Task prompt
Write out each line of the listing as it stands, without the images.

--- Exercise inputs ---

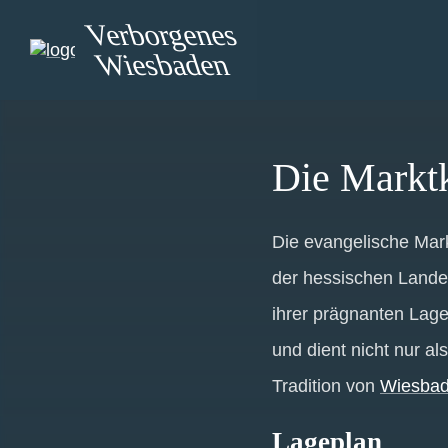
Verborgenes
Wiesbaden
Die Markt
Die evangelische Mark
der hessischen Landes
ihrer prägnanten Lage
und dient nicht nur al
Tradition von
Wiesbad
Lageplan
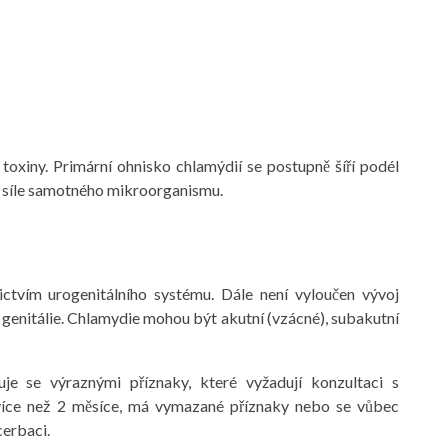
í toxiny. Primární ohnisko chlamýdií se postupně šíří podél
a a síle samotného mikroorganismu.
ictvím urogenitálního systému. Dále není vyloučen vývoj
enitálie. Chlamydie mohou být akutní (vzácné), subakutní
je se výraznými příznaky, které vyžadují konzultaci s
 více než 2 měsíce, má vymazané příznaky nebo se vůbec
erbaci.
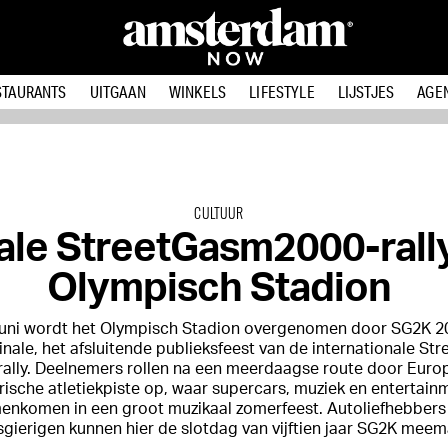
STAURANTS
UITGAAN
WINKELS
LIFESTYLE
LIJSTJES
AGE
CULTUUR
ale StreetGasm2000-rally
Olympisch Stadion
juni wordt het Olympisch Stadion overgenomen door SG2K 2
nale, het afsluitende publieksfeest van de internationale St
rally. Deelnemers rollen na een meerdaagse route door Euro
rische atletiekpiste op, waar supercars, muziek en entertain
enkomen in een groot muzikaal zomerfeest. Autoliefhebbers
gierigen kunnen hier de slotdag van vijftien jaar SG2K meem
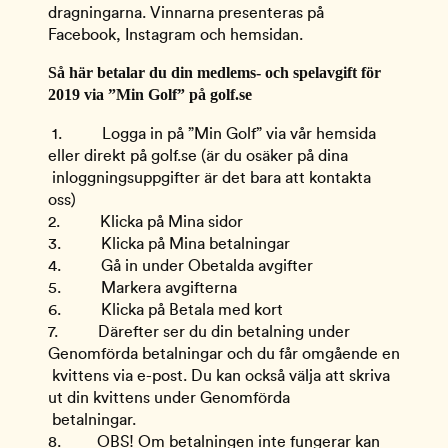
dragningarna. Vinnarna presenteras på 
Facebook, Instagram och hemsidan.
Så här betalar du din medlems- och spelavgift för 
2019 via ”Min Golf” på golf.se 
1.          Logga in på ”Min Golf” via vår hemsida 
eller direkt på golf.se (är du osäker på dina 
 inloggningsuppgifter är det bara att kontakta 
oss)
2.          Klicka på Mina sidor
3.          Klicka på Mina betalningar
4.          Gå in under Obetalda avgifter
5.          Markera avgifterna
6.          Klicka på Betala med kort
7.          Därefter ser du din betalning under 
Genomförda betalningar och du får omgående en 
 kvittens via e-post. Du kan också välja att skriva 
ut din kvittens under Genomförda 
 betalningar. 
8.         OBS! Om betalningen inte fungerar kan 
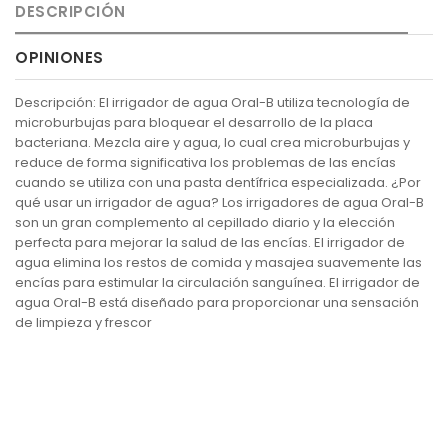
DESCRIPCIÓN
OPINIONES
Descripción: El irrigador de agua Oral-B utiliza tecnología de
microburbujas para bloquear el desarrollo de la placa
bacteriana. Mezcla aire y agua, lo cual crea microburbujas y
reduce de forma significativa los problemas de las encías
cuando se utiliza con una pasta dentífrica especializada. ¿Por
qué usar un irrigador de agua? Los irrigadores de agua Oral-B
son un gran complemento al cepillado diario y la elección
perfecta para mejorar la salud de las encías. El irrigador de
agua elimina los restos de comida y masajea suavemente las
encías para estimular la circulación sanguínea. El irrigador de
agua Oral-B está diseñado para proporcionar una sensación
de limpieza y frescor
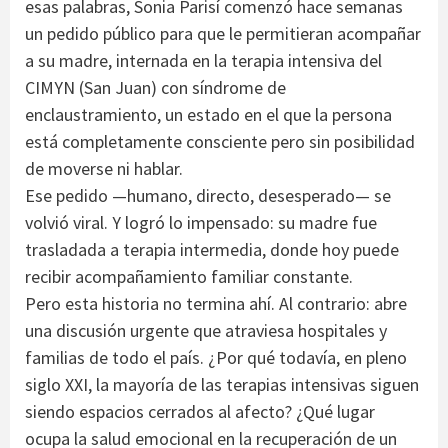
esas palabras, Sonia Parisí comenzó hace semanas
un pedido público para que le permitieran acompañar
a su madre, internada en la terapia intensiva del
CIMYN (San Juan) con síndrome de
enclaustramiento, un estado en el que la persona
está completamente consciente pero sin posibilidad
de moverse ni hablar.
Ese pedido —humano, directo, desesperado— se
volvió viral. Y logró lo impensado: su madre fue
trasladada a terapia intermedia, donde hoy puede
recibir acompañamiento familiar constante.
Pero esta historia no termina ahí. Al contrario: abre
una discusión urgente que atraviesa hospitales y
familias de todo el país. ¿Por qué todavía, en pleno
siglo XXI, la mayoría de las terapias intensivas siguen
siendo espacios cerrados al afecto? ¿Qué lugar
ocupa la salud emocional en la recuperación de un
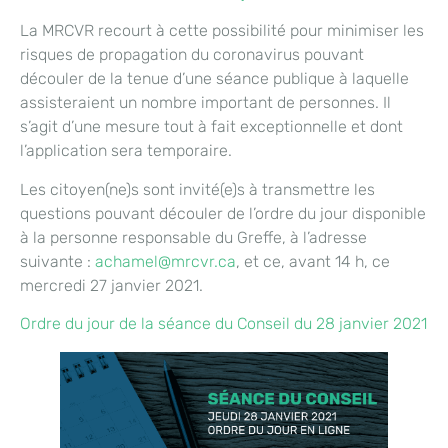
La MRCVR recourt à cette possibilité pour minimiser les
risques de propagation du coronavirus pouvant
découler de la tenue d’une séance publique à laquelle
assisteraient un nombre important de personnes. Il
s’agit d’une mesure tout à fait exceptionnelle et dont
l’application sera temporaire.
Les citoyen(ne)s sont invité(e)s à transmettre les
questions pouvant découler de l’ordre du jour disponible
à la personne responsable du Greffe, à l’adresse
suivante :
achamel@mrcvr.ca
, et ce, avant 14 h, ce
mercredi 27 janvier 2021.
Ordre du jour de la séance du Conseil du 28 janvier 2021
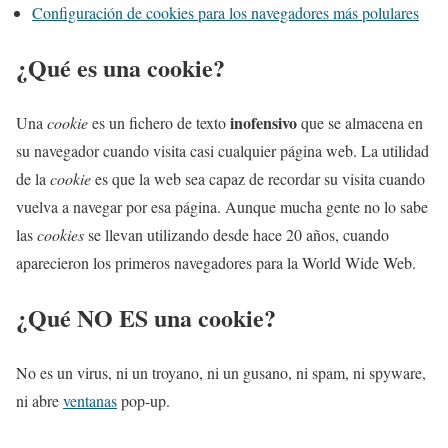
Configuración de cookies para los navegadores más polulares
¿Qué es una cookie?
inofensivo
Una
cookie
es un fichero de texto
que se almacena en
su navegador cuando visita casi cualquier página web. La utilidad
de la
cookie
es que la web sea capaz de recordar su visita cuando
vuelva a navegar por esa página. Aunque mucha gente no lo sabe
las
cookies
se llevan utilizando desde hace 20 años, cuando
aparecieron los primeros navegadores para la World Wide Web.
¿Qué NO ES una cookie?
No es un virus, ni un troyano, ni un gusano, ni spam, ni spyware,
ni abre
ventanas
pop-up.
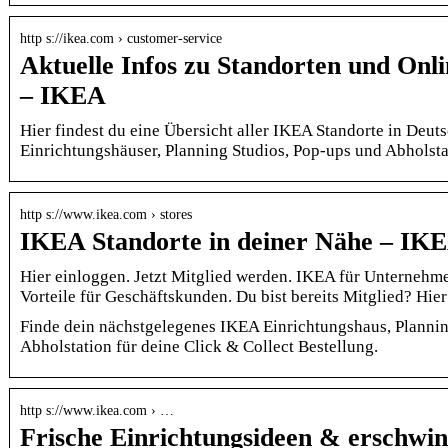
http s://ikea.com › customer-service
Aktuelle Infos zu Standorten und Onl
– IKEA
Hier findest du eine Übersicht aller IKEA Standorte in Deut
Einrichtungshäuser, Planning Studios, Pop-ups und Abholsta
http s://www.ikea.com › stores
IKEA Standorte in deiner Nähe – IK
Hier einloggen. Jetzt Mitglied werden. IKEA für Unternehme
Vorteile für Geschäftskunden. Du bist bereits Mitglied? Hi
Finde dein nächstgelegenes IKEA Einrichtungshaus, Plannin
Abholstation für deine Click & Collect Bestellung.
http s://www.ikea.com › …
Frische Einrichtungsideen & erschwin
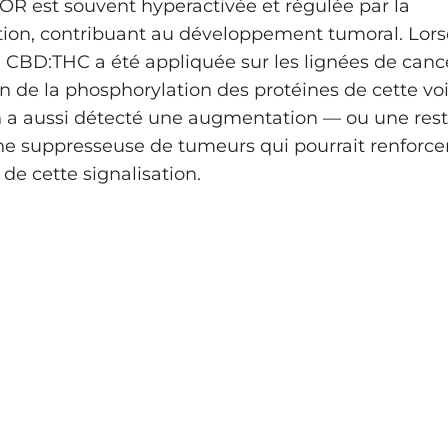
R est souvent hyperactivée et régulée par la
ion, contribuant au développement tumoral. Lors
CBD:THC a été appliquée sur les lignées de cancer
n de la phosphorylation des protéines de cette voi
 a aussi détecté une augmentation — ou une res
ne suppresseuse de tumeurs qui pourrait renforce
 de cette signalisation.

---

Result below
Verborgenes
Wiesbaden
Die Markt
Die evangelische Mark
der hessischen Landes
ihrer prägnanten Lage
und dient nicht nur al
Tradition von
Wiesbad
Lageplan
í toxiny. Primární ohnisko chlamýdií se postupně šíří podél
a a síle samotného mikroorganismu.
ictvím urogenitálního systému. Dále není vyloučen vývoj
enitálie. Chlamydie mohou být akutní (vzácné), subakutní
je se výraznými příznaky, které vyžadují konzultaci s
 více než 2 měsíce, má vymazané příznaky nebo se vůbec
erbaci.
STAURANTS
UITGAAN
WINKELS
LIFESTYLE
LIJSTJES
AGE
CULTUUR
ale StreetGasm2000-rally
Olympisch Stadion
juni wordt het Olympisch Stadion overgenomen door SG2K 2
nale, het afsluitende publieksfeest van de internationale St
rally. Deelnemers rollen na een meerdaagse route door Euro
rische atletiekpiste op, waar supercars, muziek en entertain
enkomen in een groot muzikaal zomerfeest. Autoliefhebbers
gierigen kunnen hier de slotdag van vijftien jaar SG2K meem
dragningarna. Vinnarna presenteras på 
Facebook, Instagram och hemsidan.
Så här betalar du din medlems- och spelavgift för 
2019 via ”Min Golf” på golf.se 
1.          Logga in på ”Min Golf” via vår hemsida 
eller direkt på golf.se (är du osäker på dina 
 inloggningsuppgifter är det bara att kontakta 
oss)
2.          Klicka på Mina sidor
3.          Klicka på Mina betalningar
4.          Gå in under Obetalda avgifter
5.          Markera avgifterna
6.          Klicka på Betala med kort
7.          Därefter ser du din betalning under 
Genomförda betalningar och du får omgående en 
 kvittens via e-post. Du kan också välja att skriva 
ut din kvittens under Genomförda 
 betalningar. 
8.         OBS! Om betalningen inte fungerar kan 
DESCRIPCIÓN
OPINIONES
Descripción: El irrigador de agua Oral-B utiliza tecnología de
microburbujas para bloquear el desarrollo de la placa
bacteriana. Mezcla aire y agua, lo cual crea microburbujas y
reduce de forma significativa los problemas de las encías
cuando se utiliza con una pasta dentífrica especializada. ¿Por
qué usar un irrigador de agua? Los irrigadores de agua Oral-B
son un gran complemento al cepillado diario y la elección
perfecta para mejorar la salud de las encías. El irrigador de
agua elimina los restos de comida y masajea suavemente las
encías para estimular la circulación sanguínea. El irrigador de
agua Oral-B está diseñado para proporcionar una sensación
de limpieza y frescor
esas palabras, Sonia Parisí comenzó hace semanas
un pedido público para que le permitieran acompañar
a su madre, internada en la terapia intensiva del
CIMYN (San Juan) con síndrome de
enclaustramiento, un estado en el que la persona
está completamente consciente pero sin posibilidad
de moverse ni hablar.
Ese pedido —humano, directo, desesperado— se
volvió viral. Y logró lo impensado: su madre fue
trasladada a terapia intermedia, donde hoy puede
recibir acompañamiento familiar constante.
Pero esta historia no termina ahí. Al contrario: abre
una discusión urgente que atraviesa hospitales y
familias de todo el país. ¿Por qué todavía, en pleno
siglo XXI, la mayoría de las terapias intensivas siguen
siendo espacios cerrados al afecto? ¿Qué lugar
ocupa la salud emocional en la recuperación de un
La MRCVR recourt à cette possibilité pour minimiser les
risques de propagation du coronavirus pouvant
découler de la tenue d’une séance publique à laquelle
assisteraient un nombre important de personnes. Il
s’agit d’une mesure tout à fait exceptionnelle et dont
l’application sera temporaire.
Les citoyen(ne)s sont invité(e)s à transmettre les
questions pouvant découler de l’ordre du jour disponible
à la personne responsable du Greffe, à l’adresse
suivante :
achamel@mrcvr.ca
, et ce, avant 14 h, ce
mercredi 27 janvier 2021.
Ordre du jour de la séance du Conseil du 28 janvier 2021
Configuración de cookies para los navegadores más polulares
¿Qué es una cookie?
inofensivo
Una
cookie
es un fichero de texto
que se almacena en
su navegador cuando visita casi cualquier página web. La utilidad
de la
cookie
es que la web sea capaz de recordar su visita cuando
vuelva a navegar por esa página. Aunque mucha gente no lo sabe
las
cookies
se llevan utilizando desde hace 20 años, cuando
aparecieron los primeros navegadores para la World Wide Web.
¿Qué NO ES una cookie?
No es un virus, ni un troyano, ni un gusano, ni spam, ni spyware,
ni abre
ventanas
pop-up.
http s://ikea.com › customer-service
Aktuelle Infos zu Standorten und Onl
– IKEA
Hier findest du eine Übersicht aller IKEA Standorte in Deut
Einrichtungshäuser, Planning Studios, Pop-ups und Abholsta
http s://www.ikea.com › stores
IKEA Standorte in deiner Nähe – IK
Hier einloggen. Jetzt Mitglied werden. IKEA für Unternehme
Vorteile für Geschäftskunden. Du bist bereits Mitglied? Hi
Finde dein nächstgelegenes IKEA Einrichtungshaus, Plannin
Abholstation für deine Click & Collect Bestellung.
http s://www.ikea.com › …
Frische Einrichtungsideen & erschwin
R est souvent hyperactivée et régulée par la
ion, contribuant au développement tumoral. Lors
CBD:THC a été appliquée sur les lignées de cancer
n de la phosphorylation des protéines de cette voi
 a aussi détecté une augmentation — ou une res
ne suppresseuse de tumeurs qui pourrait renforce
 de cette signalisation.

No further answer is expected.